The joyful Tuscan views of Maro Gorky
The Thread of Colour' exhibition runs until 8 June at the Saatchi Gallery
2' min read
2' min read
Maro Gorky is a child of art: her earliest memories are of her father, Arshile Gorky, who taught her how to draw, cut out shapes in coloured paper and sharpen pencils in order to observe and preserve the spiral curls that fell. The Armenian painter, considered the father of abstract expressionism, committed suicide when his daughter was five years old.
Maro kept his memory and followed in his footsteps, but found her own personal and unique path in art and life. A path that, after a childhood and youth between Europe and the United States, led her to choose Italy. Since 1968, she has lived in Tuscany, in the countryside outside Florence, and the landscape has been and remains the great inexhaustible source of inspiration for her paintings.

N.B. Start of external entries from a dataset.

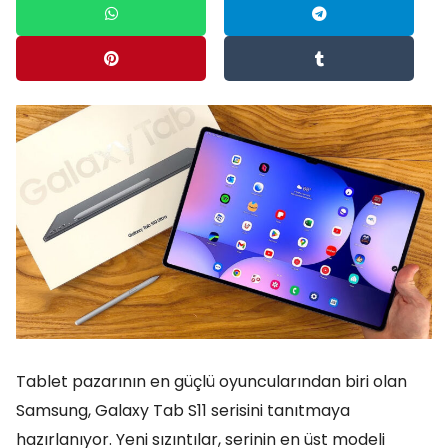
Tablet pazarının en güçlü oyuncularından biri olan
Samsung, Galaxy Tab S11 serisini tanıtmaya
hazırlanıyor. Yeni sızıntılar, serinin en üst modeli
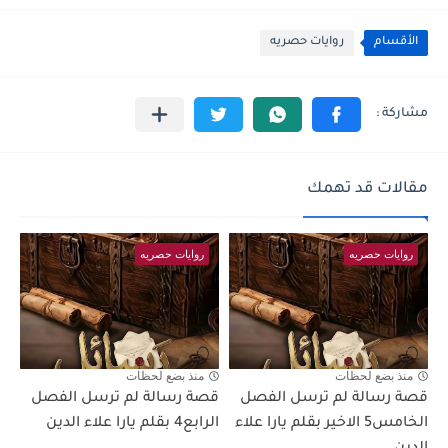
الأقسام
روايات حصريه
مقالات قد تهمك
روايات حصريه
روايات حصريه
منذ بضع لحظات
منذ بضع لحظات
قصة رسالة لم ترسل الفصل
قصة رسالة لم ترسل الفصل
الخامس5 الاخير بقلم يارا علاء
الرابع4 بقلم يارا علاء الدين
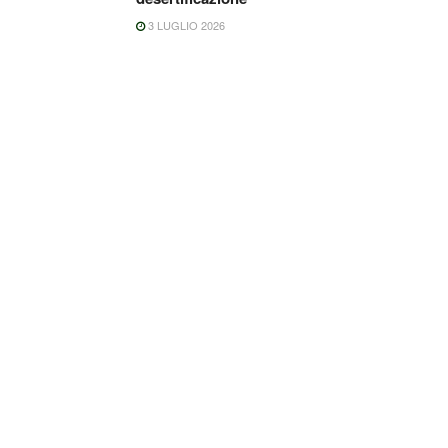
3 LUGLIO 2026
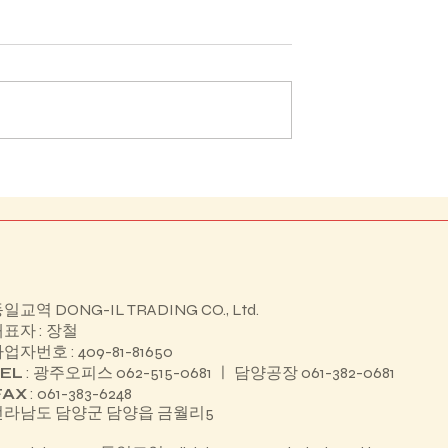
보성군 조성면 기초생활거
교 HIVE 특성화
일교역 DONG-IL TRADING CO., Ltd.
표자 : 장철
업자번호 : 409-81-81650
EL
: 광주오피스 062-515-0681 ㅣ 담양공장 061-382-0681
FAX
: 061-383-6248
전라남도 담양군 담양읍 금월리5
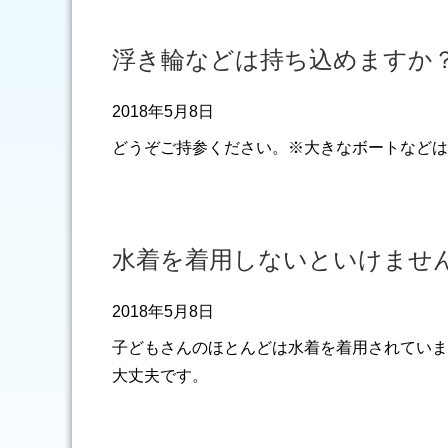
浮き輪などは持ち込めますか
2018年5月8日
どうぞご持参ください。※大きなボートなどは
水着を着用しないといけませ
2018年5月8日
子どもさんのほとんどは水着を着用されていま
大丈夫です。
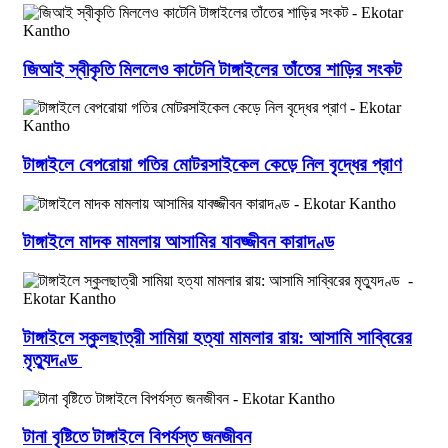
জিআই স্বীকৃতি মিললেও কাটেনি টাঙ্গাইলের তাঁতের শাড়ির সংকট
টাঙ্গাইলে বেপরোয়া গতির মোটরসাইকেল কেড়ে নিল বৃদ্ধের প্রাণ
টাঙ্গাইলে মাদক মামলায় আসামির যাবজ্জীবন কারাদণ্ড
টাঙ্গাইলে স্কুলছাত্রী সামিয়া হত্যা মামলার রায়: আসামি সাব্বিরের
মৃত্যুদণ্ড
টানা বৃষ্টিতে টাঙ্গাইলে বিপর্যস্ত জনজীবন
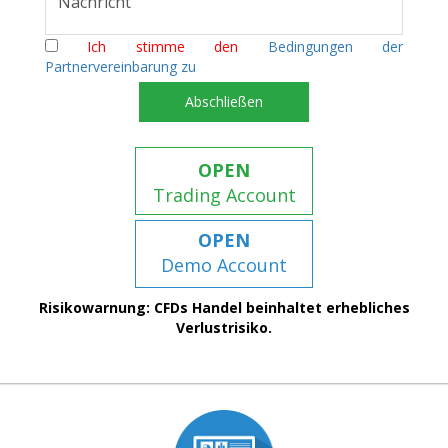
Ich stimme den
Bedingungen der
Partnervereinbarung zu
Abschließen
OPEN
Trading Account
OPEN
Demo Account
Risikowarnung: CFDs Handel beinhaltet erhebliches
Verlustrisiko.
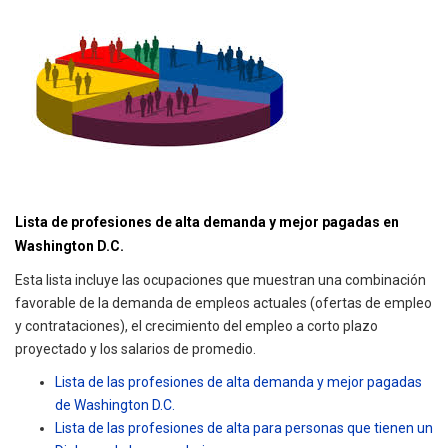
Lista de profesiones de alta demanda y mejor pagadas en
Washington D.C.
Esta lista incluye las ocupaciones que muestran una combinación
favorable de la demanda de empleos actuales (ofertas de empleo
y contrataciones), el crecimiento del empleo a corto plazo
proyectado y los salarios de promedio.
Lista de las profesiones de alta demanda y mejor pagadas
de Washington D.C.
Lista de las profesiones de alta para personas que tienen un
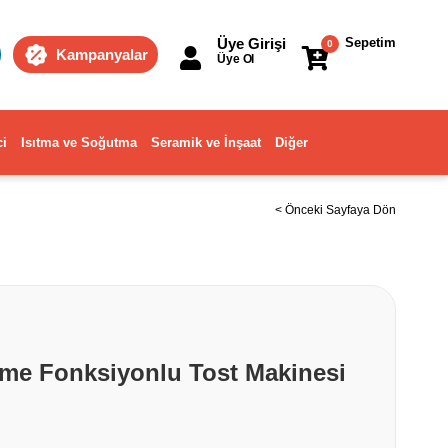
Üye Girişi
Sepetim
0
Kampanyalar
Üye Ol
ci
Isıtma ve Soğutma
Seramik ve İnşaat
Diğer
< Önceki Sayfaya Dön
me Fonksiyonlu Tost Makinesi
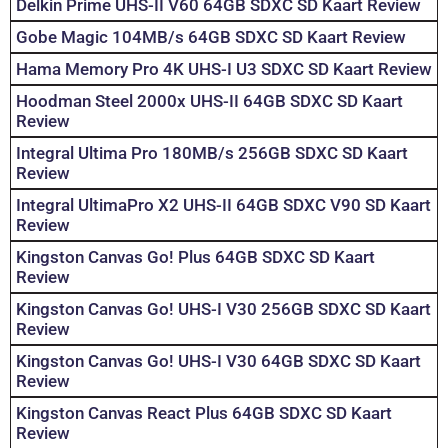
Delkin Prime UHS-II V60 64GB SDXC SD Kaart Review
Gobe Magic 104MB/s 64GB SDXC SD Kaart Review
Hama Memory Pro 4K UHS-I U3 SDXC SD Kaart Review
Hoodman Steel 2000x UHS-II 64GB SDXC SD Kaart
Review
Integral Ultima Pro 180MB/s 256GB SDXC SD Kaart
Review
Integral UltimaPro X2 UHS-II 64GB SDXC V90 SD Kaart
Review
Kingston Canvas Go! Plus 64GB SDXC SD Kaart
Review
Kingston Canvas Go! UHS-I V30 256GB SDXC SD Kaart
Review
Kingston Canvas Go! UHS-I V30 64GB SDXC SD Kaart
Review
Kingston Canvas React Plus 64GB SDXC SD Kaart
Review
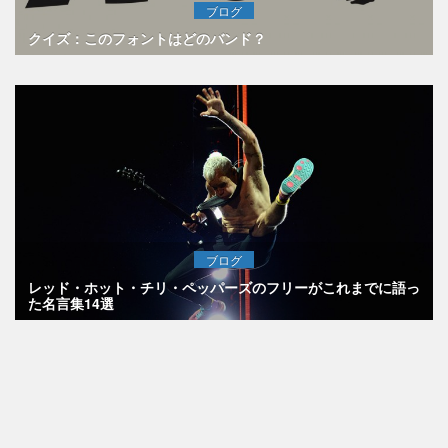
ブログ
クイズ：このフォントはどのバンド？
ブログ
レッド・ホット・チリ・ペッパーズのフリーがこれまでに語っ
た名言集14選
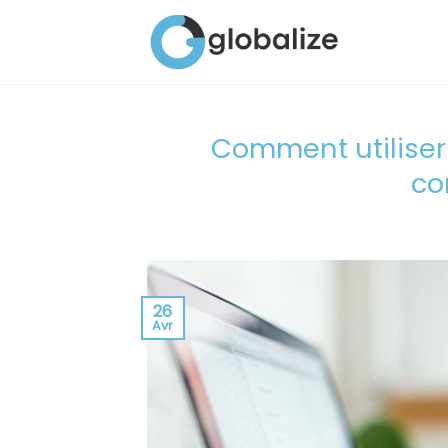
Passer
au
contenu
Comment utiliser 
co
26
Avr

'The Thread of Colour' is the title of the exhibition at the Saatchi Gallery in London, which presents a selection of works from 1980 to 2025: two large paintings, 'Spring Vineyards' and 'Autumn Vineyards', were painted this year especially for the exhibition. The common thread running through decades of work is colour, rich, brilliant and dense with meaning.
Gorky's landscapes are abstract, but are immediately recognisable as Tuscany: the vineyards, the cypresses, the rolling hills, Saturnia and its ancient volcano, the castle of Tornano. Simplified to the essential, just lines, shapes and colours.
Gorky painted the landscapes that can be seen from every window of her home and the nature she observed in her daily walks, always generous and different in the changing seasons. She has created her own alphabet of forms as 'containers where I put the emotions I feel when I paint'.